### WHAT IS REQUIRED
Write out, without alteration, the lines of the items beginning with the line that contains "TIN TỨC MỚI" and continuing through the final line of the items.

### DATA TO USE
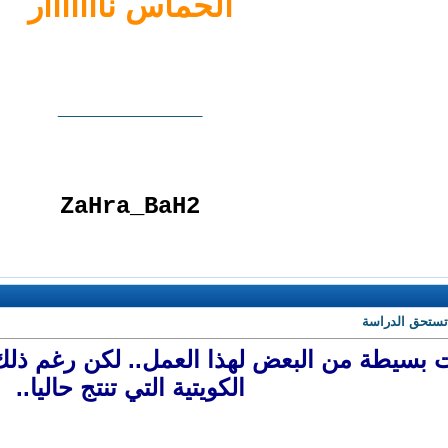
الحماس نااااااار
__________________
ZaHra_BaH2
تستحق الدراسة
ت بسيطة من البعض لهذا العمل.. لكن رغم ذلك
الكويتية التي تنتج حاليا..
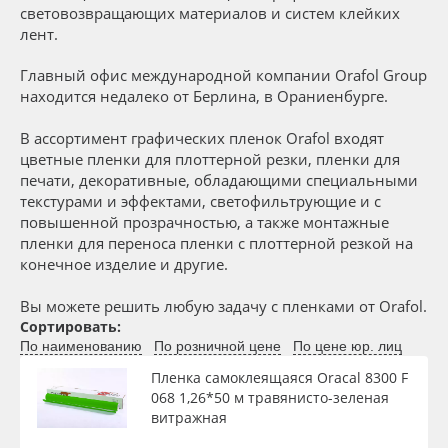
Сервис
Клей, скотчи и крепёж
световозвращающих материалов и систем клейких
Длина рулона, м
лент.
Инструкции
Мобильные конструкции и POS-материалы
Главный офис международной компании Orafol Group
Толщина, мкм
находится недалеко от Берлина, в Ораниенбурге.
Компания
Профильные системы
В ассортимент графических пленок Orafol входят
Материал
цветные пленки для плоттерной резки, пленки для
Контакты
Сублимация и термотрансфер
печати, декоративные, обладающими специальными
текстурами и эффектами, светофильтрующие и с
Цвет
Блог
Светотехника
повышенной прозрачностью, а также монтажные
пленки для переноса пленки с плоттерной резкой на
конечное изделие и другие.
Клей
Поставщикам
Инженерные пластики
Вы можете решить любую задачу с пленками от Orafol.
Избранное
Упаковочные материалы
Сортировать:
Цвет клея
По наименованию
По розничной цене
По цене юр. лиц
Оборудование и инструмент
8 800 550 7888
Пленка самоклеящаяся Oracal 8300 F
Текстура
068 1,26*50 м травянисто-зеленая
Москва
витражная
Новинки ассортимента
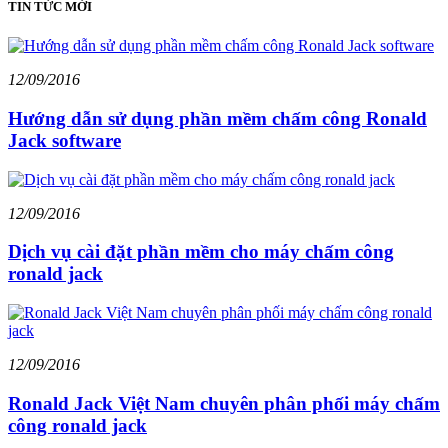
TIN TỨC MỚI
12/09/2016
Hướng dẫn sử dụng phần mềm chấm công Ronald
Jack software
12/09/2016
Dịch vụ cài đặt phần mềm cho máy chấm công
ronald jack
12/09/2016
Ronald Jack Việt Nam chuyên phân phối máy chấm
công ronald jack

### RESULT OF THE TASK
TIN TỨC MỚI
12/09/2016
Hướng dẫn sử dụng phần mềm chấm công Ronald
Jack software
12/09/2016
Dịch vụ cài đặt phần mềm cho máy chấm công
ronald jack
12/09/2016
Ronald Jack Việt Nam chuyên phân phối máy chấm
công ronald jack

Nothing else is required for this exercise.